Someone on this forum asked a pertinent question - any reason for Axis to trade at a valuation multiple much lesser than its private banking peers despite pickup in performance since last few yrs?
This is my point of view, and others may have a different perspective. We should also not overlook the goodwill impairment resulting from the acquisition of Citibank’s consumer business. Additionally, the market has not forgotten the asset quality issues the bank faced a few years ago, which makes investors cautious, in my opinion.
There are other large banks available with better metrics and valuations that seem more comfortable.
Disclosure: Invested. I am not a SEBI-registered advisor.
Recently, AXIS Bank announced its Q3-25 results. The following are the interesting points noted in the earnings call, which I suggest you read along with the reported results,
- Deposit Growth: Bank is focused on building a stable granular and high-quality deposit base, The bank is not chasing high-cost deposits for short-term growth, maintaining a disciplined approach to manage cost of deposits. The bank’s Loan-to-Deposit Ratio (LDR) has been calibrated to meet regulatory expectations, and it maintains a consistent LDR range without significant external pressure.
- Asset Quality: Axis has a strict provisioning policy, providing 100% provisions for unsecured retail loans as soon as they turn NPA (Day 91), ensuring transparency and caution. The bank is experiencing higher slippages in unsecured retail loans like personal loans and credit cards. However, it has made efforts to improve portfolio quality through tighter credit filters and slowing down unsecured loan growth. MFI slippages remain contained, representing a small portion of the retail book, with the main pressure on unsecured loans. Axis has tightened underwriting standards for personal loans, credit cards, and microfinance, with early signs of improvement in delinquency rates. The bank has seen higher recoveries from written-off loans, particularly from wholesale segments, which have contributed positively to the quarter’s performance.

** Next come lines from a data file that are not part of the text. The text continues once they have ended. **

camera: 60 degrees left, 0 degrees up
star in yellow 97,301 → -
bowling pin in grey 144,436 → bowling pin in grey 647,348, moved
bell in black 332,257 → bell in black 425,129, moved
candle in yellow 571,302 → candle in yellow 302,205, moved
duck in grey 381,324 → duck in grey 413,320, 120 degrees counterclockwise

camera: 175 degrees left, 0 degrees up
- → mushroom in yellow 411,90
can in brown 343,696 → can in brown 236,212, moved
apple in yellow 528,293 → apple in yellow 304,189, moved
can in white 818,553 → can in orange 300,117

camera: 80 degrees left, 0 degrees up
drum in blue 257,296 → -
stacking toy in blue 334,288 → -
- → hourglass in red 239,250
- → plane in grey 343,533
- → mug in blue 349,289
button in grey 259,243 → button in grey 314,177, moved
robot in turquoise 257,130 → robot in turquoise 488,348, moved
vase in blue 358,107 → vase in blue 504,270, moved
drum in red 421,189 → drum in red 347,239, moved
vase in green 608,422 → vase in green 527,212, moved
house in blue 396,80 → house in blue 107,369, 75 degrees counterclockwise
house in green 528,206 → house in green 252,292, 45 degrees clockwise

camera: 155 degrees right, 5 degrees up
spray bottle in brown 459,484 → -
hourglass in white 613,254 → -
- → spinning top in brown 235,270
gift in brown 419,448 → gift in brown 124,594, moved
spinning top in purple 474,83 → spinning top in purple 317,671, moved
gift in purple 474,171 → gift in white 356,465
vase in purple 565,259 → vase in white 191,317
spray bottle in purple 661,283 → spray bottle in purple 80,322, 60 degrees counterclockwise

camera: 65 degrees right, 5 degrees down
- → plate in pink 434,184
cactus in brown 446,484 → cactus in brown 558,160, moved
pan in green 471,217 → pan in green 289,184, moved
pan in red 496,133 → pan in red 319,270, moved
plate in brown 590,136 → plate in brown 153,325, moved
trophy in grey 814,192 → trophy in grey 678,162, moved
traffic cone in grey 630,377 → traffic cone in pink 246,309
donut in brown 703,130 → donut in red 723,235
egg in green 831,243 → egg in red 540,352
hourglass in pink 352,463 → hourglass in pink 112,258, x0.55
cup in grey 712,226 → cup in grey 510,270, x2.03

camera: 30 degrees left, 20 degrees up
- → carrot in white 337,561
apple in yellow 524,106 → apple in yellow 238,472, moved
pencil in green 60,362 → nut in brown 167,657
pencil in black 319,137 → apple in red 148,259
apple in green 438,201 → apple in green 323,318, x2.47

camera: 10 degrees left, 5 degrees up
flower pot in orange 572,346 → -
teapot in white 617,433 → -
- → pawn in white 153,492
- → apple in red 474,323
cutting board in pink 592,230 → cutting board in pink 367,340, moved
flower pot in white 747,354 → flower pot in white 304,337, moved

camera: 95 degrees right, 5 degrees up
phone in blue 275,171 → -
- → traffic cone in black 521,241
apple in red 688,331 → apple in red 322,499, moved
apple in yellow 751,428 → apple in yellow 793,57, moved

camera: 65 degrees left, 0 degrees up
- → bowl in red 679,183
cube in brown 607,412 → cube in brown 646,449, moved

- Loan Growth: Axis is focusing on lending with the right returns (Return on Risk-Adjusted Capital - RAROC) and avoiding riskier unsecured lending in the current environment. Focusing on secured lending, and selective lending. Using prudent credit filters and focusing on improving collections.
- Cost Optimization: Axis has managed to reduce core operating expenses despite the current pressures, with plans to optimize further as credit costs stabilize.
- NIM Guidance: The bank has maintained its NIM guidance of 3.8%, despite challenges such as excess offshore liquidity and changes in the non-rupee book mix.
- Quality over Growth: Despite the slow growth in deposits and loans, Axis remains confident in its long-term strategy, which emphasizes building a resilient and high-quality portfolio.
Amitabh Chaudhry - Managing Director and Chief Executive Officer: “ Obviously, as we said, the macro remains uncertain. Macro remains, going forward, a little bit tough. The deposit, the liquidity which had just come back a little bit is gone again. We do not expect the deposit or the credit growth to move from 11%, 12% even in financial year '26. So yes, it is a tough environment”.
Disc: Invested and not SEBI Registered.